The First Amendment to the United States Constitution protects the right of the people “to petition the Government for a redress of grievances.” Courts have concluded that when a person petitions the Government in good faith, the First Amendment prohibits any sanction for that conduct. Applied in the labor law context, therefore, employer conduct that would otherwise be illegal may be protected by the First Amendment, and thus legal, when it is part of a direct petition to the Government.
In a case involving a Las Vegas hotel, a federal court of appeals recently applied these concepts. As a result of what was then an ongoing battle between the hotel and two different labor unions, the labor unions decided to hold a large demonstration on one lane of the road in front of the hotel, and on a temporary walkway adjacent to the road. As over a thousand demonstrators marched on the walkway, the hotel asked police officers to issue criminal citations to the demonstrators and to block them from the walkway. The hotel maintained, based upon a property quirk arising from the construction of the hotel, that the walkway on which the demonstrators were marching was private property.
Examining the constitutional question of whether the request to police officers present on the scene was a “petition” to the Government, the Court held that it was. “Requesting police enforcement of state trespass law is an attempt to persuade the local government to take particular action with respect to a law.” Accordingly, even if the request to the police officers was illegal under the NLRA, it would be protected by the First Amendment.
The Court, however, sent the case back to the NLRB to determine whether the hotel’s request was a “sham” petition. If so, it would not be protected. The NLRB had not addressed this question because it held that the request to enforce the trespass law was not a petition. Therefore, the factual record was inadequate for the Court to decide the question.
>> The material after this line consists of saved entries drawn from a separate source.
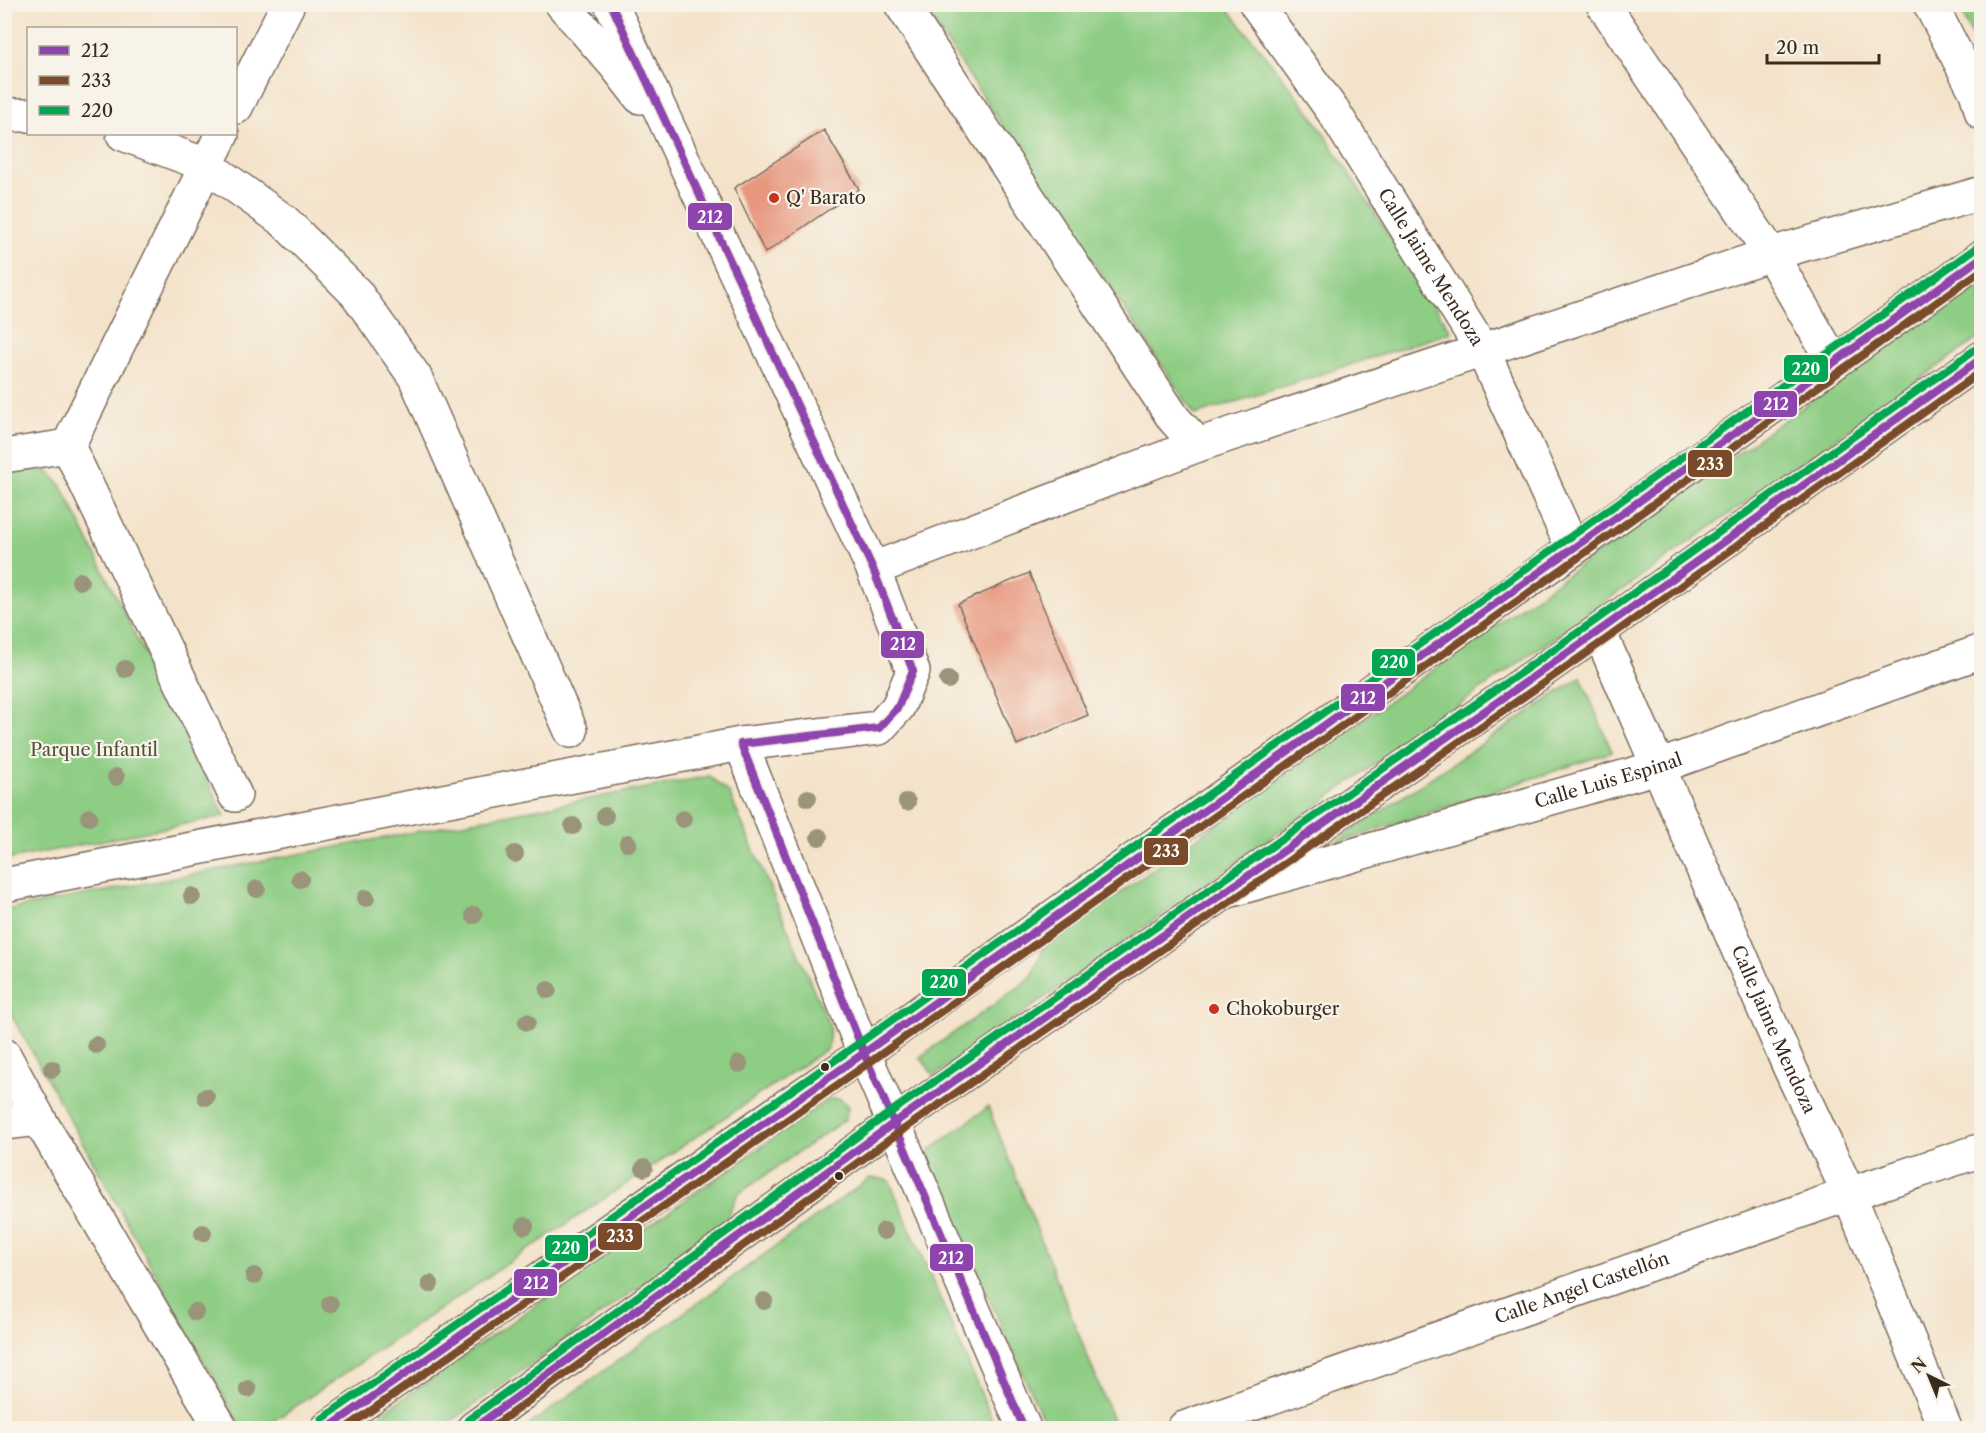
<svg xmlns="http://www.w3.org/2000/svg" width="1986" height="1433" font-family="'Libre Caslon Text',serif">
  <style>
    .green { fill: #8ecd84; stroke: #647c51; stroke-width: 1.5 }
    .building { fill: #e7977e }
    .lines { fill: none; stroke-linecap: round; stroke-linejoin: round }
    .minor-casing { stroke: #7c6b5b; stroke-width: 36 }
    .major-casing { stroke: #7c6b5b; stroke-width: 36 }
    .minor { stroke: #fff; stroke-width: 33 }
    .major { stroke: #fff; stroke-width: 33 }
    .bus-1-casing { stroke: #f7f3e8; stroke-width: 12 }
    .bus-2-casing { stroke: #f7f3e8; stroke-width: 12 }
    .bus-3-casing { stroke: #f7f3e8; stroke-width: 12 }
    .bus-1 { stroke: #8e44ad; stroke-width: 8 }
    .bus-2 { stroke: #7a4b2a; stroke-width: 8 }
    .bus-3 { stroke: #00a651; stroke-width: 8 }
    .tree { fill: #9a947a }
    .poi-dot { fill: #c8321e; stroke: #f7f3e8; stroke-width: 2 }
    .bus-dot { fill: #3b2a1e; stroke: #f7f3e8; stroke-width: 2 }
    .labels { text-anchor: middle; stroke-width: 4.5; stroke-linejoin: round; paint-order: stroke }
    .poi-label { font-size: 18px; fill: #3b2a1e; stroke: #f7f3e8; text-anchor: start }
    .street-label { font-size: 18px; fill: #3b2a1e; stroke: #f7f3e8 }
    .park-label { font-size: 18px; fill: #505338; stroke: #f7f3e8 }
    .line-badge { stroke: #f7f3e8; stroke-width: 2 }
    .badge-label { font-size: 16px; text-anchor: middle; font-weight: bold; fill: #fff }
  </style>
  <rect width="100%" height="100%" fill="#f7f3e8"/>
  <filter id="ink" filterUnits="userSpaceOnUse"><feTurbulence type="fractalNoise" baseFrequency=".0167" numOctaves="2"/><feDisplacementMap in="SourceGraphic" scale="12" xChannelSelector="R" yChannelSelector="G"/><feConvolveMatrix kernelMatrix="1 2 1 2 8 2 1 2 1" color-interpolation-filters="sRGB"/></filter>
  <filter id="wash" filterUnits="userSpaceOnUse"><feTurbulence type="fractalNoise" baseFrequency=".008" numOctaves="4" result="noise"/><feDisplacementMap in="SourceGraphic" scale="24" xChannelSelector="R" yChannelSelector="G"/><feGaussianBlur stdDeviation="1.35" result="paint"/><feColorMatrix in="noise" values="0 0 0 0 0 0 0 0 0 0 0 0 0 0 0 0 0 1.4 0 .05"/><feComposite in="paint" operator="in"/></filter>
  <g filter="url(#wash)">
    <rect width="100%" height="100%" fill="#f4e3cb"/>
    <g class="green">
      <polygon points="922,5 1225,5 1310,112 1451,332 1195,415"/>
      <polygon points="1959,5 1981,5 1981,59"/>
      <polygon points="1981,280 1981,336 934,1076 920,1057 1031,978 1044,947"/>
      <polygon points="23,468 49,472 61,485 225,816 5,860 4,472"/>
      <polygon points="1581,677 1612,752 1331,845"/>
      <polygon points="709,776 729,793 830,1027 828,1048 263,1428 241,1428 5,1003 5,910"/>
      <polygon points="829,1099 840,1099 848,1106 846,1119 737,1195 724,1226 442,1428 361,1428"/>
      <polygon points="988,1107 1116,1428 1047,1428 931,1168 930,1150"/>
      <polygon points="870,1178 889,1180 996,1428 525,1428"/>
    </g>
    <g id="blocks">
      <g class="building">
        <polygon points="824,130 859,189 765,253 734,188"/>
        <polygon points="1029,573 1088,715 1017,745 958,604"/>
      </g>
    </g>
  </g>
  <g filter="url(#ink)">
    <use href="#blocks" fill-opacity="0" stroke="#7c6b5b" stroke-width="1.5"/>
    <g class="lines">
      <defs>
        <g id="minor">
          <polyline points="562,4 616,66 640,97"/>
          <polyline points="901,4 1174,419 1198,445"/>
          <path id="s1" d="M1256 4 1335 114 1483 351 1573 549"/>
          <polyline points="1603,4 1771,254 1834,363"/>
          <polyline points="1930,4 1976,92 1982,113"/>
          <polyline points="236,107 288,4"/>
          <polyline points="4,115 28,115"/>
          <polyline points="123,134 206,165 284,221 356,293 415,377 571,731"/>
          <polyline points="68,446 222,134"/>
          <polyline points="4,456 68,446 235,795"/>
          <polyline points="873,569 1198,445 1771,254 1982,193"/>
          <path id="s2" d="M1599 631 1789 1066 1849 1194 1945 1428"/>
          <polyline points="741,744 864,1053"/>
          <polyline points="4,885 741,744 879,728 898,707 913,671 873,569 611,4"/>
          <path id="s3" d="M1232 890 1658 767 1982 651"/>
          <polyline points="4,1055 39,1119 221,1428"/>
          <polyline points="4,1123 39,1119"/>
          <path id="s4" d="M1184 1428 1849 1194 1982 1150"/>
        </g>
        <g id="major">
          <polyline points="864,1053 1024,1428"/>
          <polyline points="328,1428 785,1107 864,1053 1064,909 1573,549 1982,257"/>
          <polyline points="474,1428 894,1123 1599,631 1982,358"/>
        </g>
      </defs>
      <use href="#minor" class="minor-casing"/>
      <use href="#major" class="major-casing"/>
      <use href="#minor" class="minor"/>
      <use href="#major" class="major"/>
      <defs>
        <g id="bus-1">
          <polyline points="611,4 873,569 913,671 898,707 879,728 741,744"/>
          <polyline points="741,744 864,1053 1024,1428"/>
          <polyline points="328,1428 864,1053 1982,257"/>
          <polyline points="474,1428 894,1123 1599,631 1982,358"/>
        </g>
        <g id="bus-2">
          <polyline points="346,1428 870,1062 1982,270"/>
          <polyline points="491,1428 900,1132 1605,640 1982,371"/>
        </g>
        <g id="bus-3">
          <polyline points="322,1419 858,1044 1976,248"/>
          <polyline points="468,1420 888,1114 1593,622 1976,349"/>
        </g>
      </defs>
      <use href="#bus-1" class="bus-1-casing"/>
      <use href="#bus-2" class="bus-2-casing"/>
      <use href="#bus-3" class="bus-3-casing"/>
      <use href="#bus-1" class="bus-1"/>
      <use href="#bus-2" class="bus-2"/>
      <use href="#bus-3" class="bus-3"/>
    </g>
    <g class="tree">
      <circle cx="80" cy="581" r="9"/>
      <circle cx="125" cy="669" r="9"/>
      <circle cx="948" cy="680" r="9"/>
      <circle cx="116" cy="777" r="9"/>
      <circle cx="808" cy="798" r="9"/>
      <circle cx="907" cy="802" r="9"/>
      <circle cx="605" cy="816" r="9"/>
      <circle cx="89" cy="817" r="9"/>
      <circle cx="683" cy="819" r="9"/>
      <circle cx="573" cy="826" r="9"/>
      <circle cx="819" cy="837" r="9"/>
      <circle cx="628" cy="843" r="9"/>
      <circle cx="515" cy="854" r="9"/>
      <circle cx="300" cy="879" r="9"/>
      <circle cx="257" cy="889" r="9"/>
      <circle cx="192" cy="896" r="9"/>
      <circle cx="366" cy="898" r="9"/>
      <circle cx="474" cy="915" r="9"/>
      <circle cx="548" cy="990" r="9"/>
      <circle cx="527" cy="1022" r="9"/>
      <circle cx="96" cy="1045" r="9"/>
      <circle cx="739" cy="1064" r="9"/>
      <circle cx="52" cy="1069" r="9"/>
      <circle cx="206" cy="1097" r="9"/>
      <circle cx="644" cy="1168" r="9"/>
      <circle cx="525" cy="1226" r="9"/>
      <circle cx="884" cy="1231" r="9"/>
      <circle cx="203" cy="1233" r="9"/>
      <circle cx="254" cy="1276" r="9"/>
      <circle cx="430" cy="1284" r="9"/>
      <circle cx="764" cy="1301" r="9"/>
      <circle cx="330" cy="1304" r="9"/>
      <circle cx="195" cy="1312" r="9"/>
      <circle cx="248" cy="1389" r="9"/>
    </g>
  </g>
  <g class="poi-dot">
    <circle cx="774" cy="198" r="6"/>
    <circle cx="1214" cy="1009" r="6"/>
  </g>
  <g class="bus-dot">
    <circle cx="825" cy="1067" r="5"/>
    <circle cx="839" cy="1176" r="5"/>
  </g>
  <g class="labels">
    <g class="poi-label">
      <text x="786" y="204">Q' Barato</text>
      <text x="1226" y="1015">Chokoburger</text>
    </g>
    <g class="street-label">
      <text dy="6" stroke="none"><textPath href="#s1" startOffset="316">Calle Jaime Mendoza</textPath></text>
      <text dy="6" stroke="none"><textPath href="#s3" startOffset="392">Calle Luis Espinal</textPath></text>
      <text dy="6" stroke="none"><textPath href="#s2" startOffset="435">Calle Jaime Mendoza</textPath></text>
      <text dy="6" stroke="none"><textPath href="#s4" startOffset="422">Calle Angel Castellón</textPath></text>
    </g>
    <g class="park-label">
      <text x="94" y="756">Parque Infantil</text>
    </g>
  </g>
  <g class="line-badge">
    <rect x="687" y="202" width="46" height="29" rx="6" fill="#8e44ad"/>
    <rect x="1783" y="354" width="46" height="29" rx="6" fill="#00a651"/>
    <rect x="1753" y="390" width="45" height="28" rx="6" fill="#8e44ad"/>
    <rect x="1687" y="449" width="46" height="29" rx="6" fill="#7a4b2a"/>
    <rect x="880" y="630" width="45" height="29" rx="6" fill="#8e44ad"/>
    <rect x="1371" y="648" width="45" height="29" rx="6" fill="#00a651"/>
    <rect x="1340" y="683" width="46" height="29" rx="6" fill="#8e44ad"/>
    <rect x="1143" y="837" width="46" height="29" rx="6" fill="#7a4b2a"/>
    <rect x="921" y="968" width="46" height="29" rx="6" fill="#00a651"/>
    <rect x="597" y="1222" width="46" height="29" rx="6" fill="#7a4b2a"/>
    <rect x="544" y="1234" width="45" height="28" rx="6" fill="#00a651"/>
    <rect x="929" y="1243" width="45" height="29" rx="6" fill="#8e44ad"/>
    <rect x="513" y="1268" width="45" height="29" rx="6" fill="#8e44ad"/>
  </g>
  <g class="badge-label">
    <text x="710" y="223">212</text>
    <text x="1806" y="375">220</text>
    <text x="1776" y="410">212</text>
    <text x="1710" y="470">233</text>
    <text x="903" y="650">212</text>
    <text x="1394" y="668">220</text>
    <text x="1363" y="704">212</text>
    <text x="1166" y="857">233</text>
    <text x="944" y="988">220</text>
    <text x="620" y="1242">233</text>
    <text x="566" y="1254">220</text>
    <text x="951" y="1264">212</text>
    <text x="536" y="1289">212</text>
  </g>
  <rect width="1986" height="1433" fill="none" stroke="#f7f3e8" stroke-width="24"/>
  <rect x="27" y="27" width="210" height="108" fill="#f7f3e8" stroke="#aca397" stroke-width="1.5"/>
  <rect x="39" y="46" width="30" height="9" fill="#8e44ad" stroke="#aca397" stroke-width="1.5"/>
  <text x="81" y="57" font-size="18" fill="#3b2a1e">212</text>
  <rect x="39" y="76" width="30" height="9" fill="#7a4b2a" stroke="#aca397" stroke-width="1.5"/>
  <text x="81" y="87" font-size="18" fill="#3b2a1e">233</text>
  <rect x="39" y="106" width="30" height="9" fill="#00a651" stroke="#aca397" stroke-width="1.5"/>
  <text x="81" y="117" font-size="18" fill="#3b2a1e">220</text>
  <g transform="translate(1929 1376) rotate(317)" stroke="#f7f3e8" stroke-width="4.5" paint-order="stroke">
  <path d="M0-4.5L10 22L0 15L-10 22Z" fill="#3b2a1e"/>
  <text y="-9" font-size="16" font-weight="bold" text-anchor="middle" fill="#3b2a1e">N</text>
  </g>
  <path d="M1767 54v9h112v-9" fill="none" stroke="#3b2a1e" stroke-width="3"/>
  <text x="1776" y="54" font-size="18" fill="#3b2a1e" stroke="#f7f3e8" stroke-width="4.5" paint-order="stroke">20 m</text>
</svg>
The Court’s holding is significant for legal professionals dealing with labor/management conflicts. The holding could be applied to not only union demonstrations, but also potentially union strikes and other forms of union protest.
But, two important caveats are necessary. First, the facts here are somewhat unique. It was the property quirk that arose during construction that made the extent of the hotel’s property rights unclear. Without this fact, there would have been no private property right for the hotel to ask the police to enforce.
Second, the interest that the employer seeks to redress with its request to the police must be one that is unique to the employer. It cannot be simply a request that the police enforce another law (e.g., immigration) where there is no direct connection between the law being enforced and the employer’s interest. Thus, while the decision is helpful, a cautious approach and advice from qualified labor counsel is a good idea.